**WHAT YOU WILL DO:** What is needed is an exact copy of every entry, without the pictures.

(Stored items)
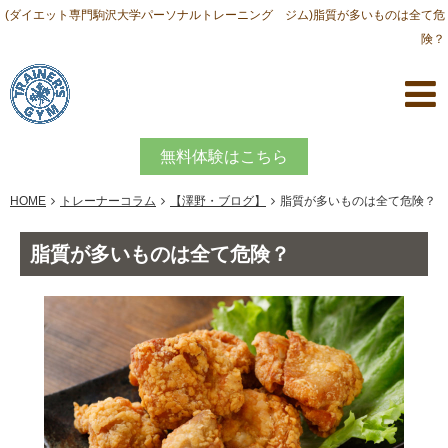
(ダイエット専門駒沢大学パーソナルトレーニング ジム)脂質が多いものは全て危
険？
無料体験はこちら
HOME
トレーナーコラム
【澤野・ブログ】
脂質が多いものは全て危険？
脂質が多いものは全て危険？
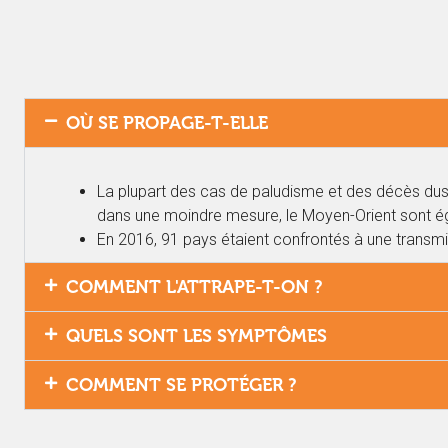
OÙ SE PROPAGE-T-ELLE
La plupart des cas de paludisme et des décès dus à
dans une moindre mesure, le Moyen-Orient sont é
En 2016, 91 pays étaient confrontés à une transm
COMMENT L'ATTRAPE-T-ON ?
QUELS SONT LES SYMPTÔMES
COMMENT SE PROTÉGER ?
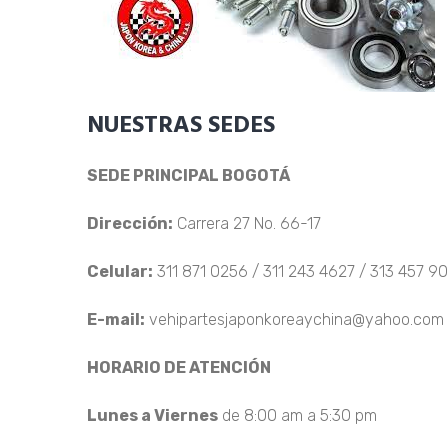
NUESTRAS SEDES
SEDE PRINCIPAL BOGOTÁ
Dirección:
Carrera 27 No. 66-17
Celular:
311 871 0256 / 311 243 4627 / 313 457 9
E-mail:
vehipartesjaponkoreaychina@yahoo.com
HORARIO DE ATENCIÓN
Lunes a Viernes
de 8:00 am a 5:30 pm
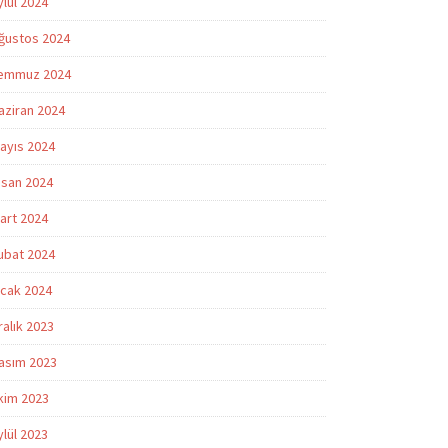
ylül 2024
ğustos 2024
emmuz 2024
aziran 2024
ayıs 2024
isan 2024
art 2024
ubat 2024
cak 2024
ralık 2023
asım 2023
kim 2023
ylül 2023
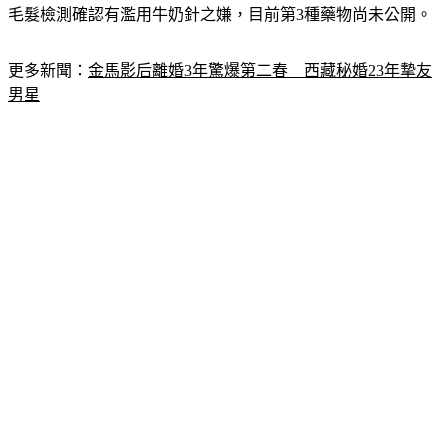
更多新聞：
金馬影后離婚3年驚爆第二春　西藏秘婚23年摯友
男星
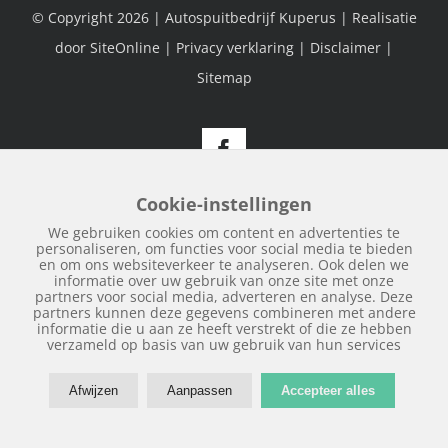
© Copyright
2026 | Autospuitbedrijf Kuperus | Realisatie
door
SiteOnline
|
Privacy verklaring
|
Disclaimer
|
Sitemap
Facebook
Cookie-instellingen
We gebruiken cookies om content en advertenties te
personaliseren, om functies voor social media te bieden
en om ons websiteverkeer te analyseren. Ook delen we
informatie over uw gebruik van onze site met onze
partners voor social media, adverteren en analyse. Deze
partners kunnen deze gegevens combineren met andere
informatie die u aan ze heeft verstrekt of die ze hebben
verzameld op basis van uw gebruik van hun services
Afwijzen
Aanpassen
Accepteer alles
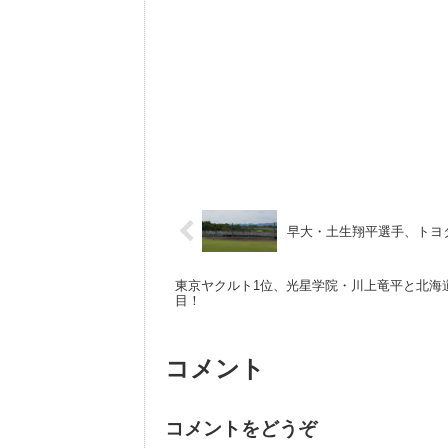
早大・土生翔平選手、トヨ
東京ヤクルト1位、光星学院・川上竜平と北海
目！
コメント
コメントをどうぞ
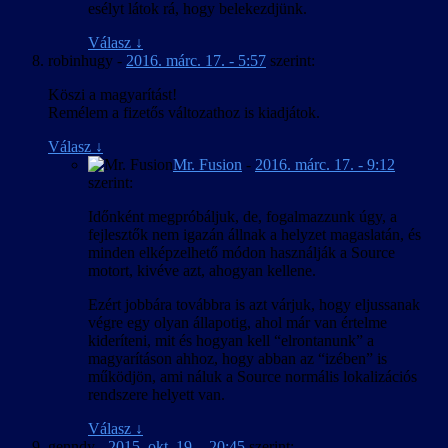
esélyt látok rá, hogy belekezdjünk.
Válasz
↓
robinhugy
-
2016. márc. 17. - 5:57
szerint:
Köszi a magyarítást!
Remélem a fizetős változathoz is kiadjátok.
Válasz
↓
Mr. Fusion
-
2016. márc. 17. - 9:12
szerint:
Időnként megpróbáljuk, de, fogalmazzunk úgy, a
fejlesztők nem igazán állnak a helyzet magaslatán, és
minden elképzelhető módon használják a Source
motort, kivéve azt, ahogyan kellene.
Ezért jobbára továbbra is azt várjuk, hogy eljussanak
végre egy olyan állapotig, ahol már van értelme
kideríteni, mit és hogyan kell “elrontanunk” a
magyarításon ahhoz, hogy abban az “izében” is
működjön, ami náluk a Source normális lokalizációs
rendszere helyett van.
Válasz
↓
genndy
-
2015. okt. 19. - 20:45
szerint:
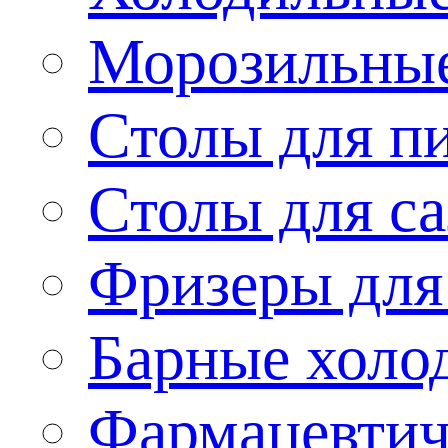
Морозильные
Столы для п
Столы для са
Фризеры для
Барные холо
Фармацевтич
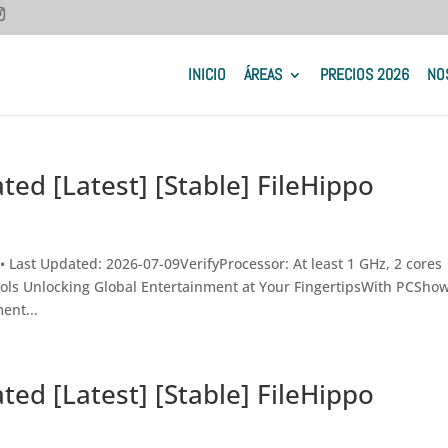
INICIO
ÁREAS
PRECIOS 2026
NO
ted [Latest] [Stable] FileHippo
Last Updated: 2026-07-09VerifyProcessor: At least 1 GHz, 2 cores
ols Unlocking Global Entertainment at Your FingertipsWith PCSho
ent...
ted [Latest] [Stable] FileHippo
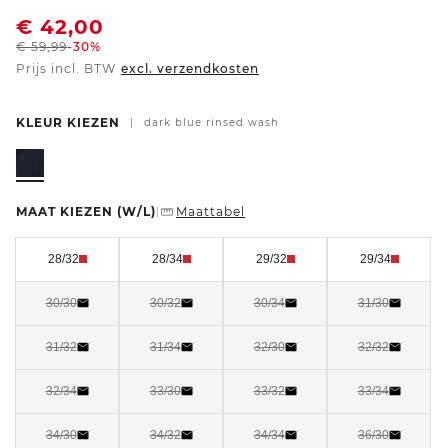
€
42,00
€
59,99
-30%
Prijs incl. BTW
excl. verzendkosten
KLEUR KIEZEN
|
dark blue rinsed wash
MAAT KIEZEN
(W/L)
Maattabel
|
28/32
28/34
29/32
29/34
30/30
30/32
30/34
31/30
31/32
31/34
32/30
32/32
32/34
33/30
33/32
33/34
34/30
34/32
34/34
36/30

**SOLUTION TO THIS PROBLEM:**
(ダイエット専門駒沢大学パーソナルトレーニング ジム)脂質が多いものは全て危
険？
無料体験はこちら
HOME
トレーナーコラム
【澤野・ブログ】
脂質が多いものは全て危険？
脂質が多いものは全て危険？
OÙ SE PROPAGE-T-ELLE
La plupart des cas de paludisme et des décès dus à
dans une moindre mesure, le Moyen-Orient sont é
En 2016, 91 pays étaient confrontés à une transm
COMMENT L'ATTRAPE-T-ON ?
QUELS SONT LES SYMPTÔMES
COMMENT SE PROTÉGER ?
NUESTRAS SEDES
SEDE PRINCIPAL BOGOTÁ
Dirección:
Carrera 27 No. 66-17
Celular:
311 871 0256 / 311 243 4627 / 313 457 9
E-mail:
vehipartesjaponkoreaychina@yahoo.com
HORARIO DE ATENCIÓN
Lunes a Viernes
de 8:00 am a 5:30 pm
ylül 2024
ğustos 2024
emmuz 2024
aziran 2024
ayıs 2024
isan 2024
art 2024
ubat 2024
cak 2024
ralık 2023
asım 2023
kim 2023
ylül 2023
更多新聞：
金馬影后離婚3年驚爆第二春　西藏秘婚23年摯友
男星
© Copyright
2026 | Autospuitbedrijf Kuperus | Realisatie
door
SiteOnline
|
Privacy verklaring
|
Disclaimer
|
Sitemap
Facebook
Cookie-instellingen
We gebruiken cookies om content en advertenties te
personaliseren, om functies voor social media te bieden
en om ons websiteverkeer te analyseren. Ook delen we
informatie over uw gebruik van onze site met onze
partners voor social media, adverteren en analyse. Deze
partners kunnen deze gegevens combineren met andere
informatie die u aan ze heeft verstrekt of die ze hebben
verzameld op basis van uw gebruik van hun services
Afwijzen
Aanpassen
Accepteer alles
早大・土生翔平選手、トヨ
東京ヤクルト1位、光星学院・川上竜平と北海
目！
コメント
コメントをどうぞ
esélyt látok rá, hogy belekezdjünk.
Válasz
↓
robinhugy
-
2016. márc. 17. - 5:57
szerint:
Köszi a magyarítást!
Remélem a fizetős változathoz is kiadjátok.
Válasz
↓
Mr. Fusion
-
2016. márc. 17. - 9:12
szerint:
Időnként megpróbáljuk, de, fogalmazzunk úgy, a
fejlesztők nem igazán állnak a helyzet magaslatán, és
minden elképzelhető módon használják a Source
motort, kivéve azt, ahogyan kellene.
Ezért jobbára továbbra is azt várjuk, hogy eljussanak
végre egy olyan állapotig, ahol már van értelme
kideríteni, mit és hogyan kell “elrontanunk” a
magyarításon ahhoz, hogy abban az “izében” is
működjön, ami náluk a Source normális lokalizációs
rendszere helyett van.
Válasz
↓
genndy
-
2015. okt. 19. - 20:45
szerint:
Морозильные
Столы для п
Столы для са
Фризеры для
Барные холо
Фармацевтич
INICIO
ÁREAS
PRECIOS 2026
NO
ted [Latest] [Stable] FileHippo
Last Updated: 2026-07-09VerifyProcessor: At least 1 GHz, 2 cores
ols Unlocking Global Entertainment at Your FingertipsWith PCSho
ent...
ted [Latest] [Stable] FileHippo
€
42,00
€
59,99
-30%
Prijs incl. BTW
excl. verzendkosten
KLEUR KIEZEN
|
dark blue rinsed wash
MAAT KIEZEN
(W/L)
Maattabel
|
28/32
28/34
29/32
29/34
30/30
30/32
30/34
31/30
31/32
31/34
32/30
32/32
32/34
33/30
33/32
33/34
34/30
34/32
34/34
36/30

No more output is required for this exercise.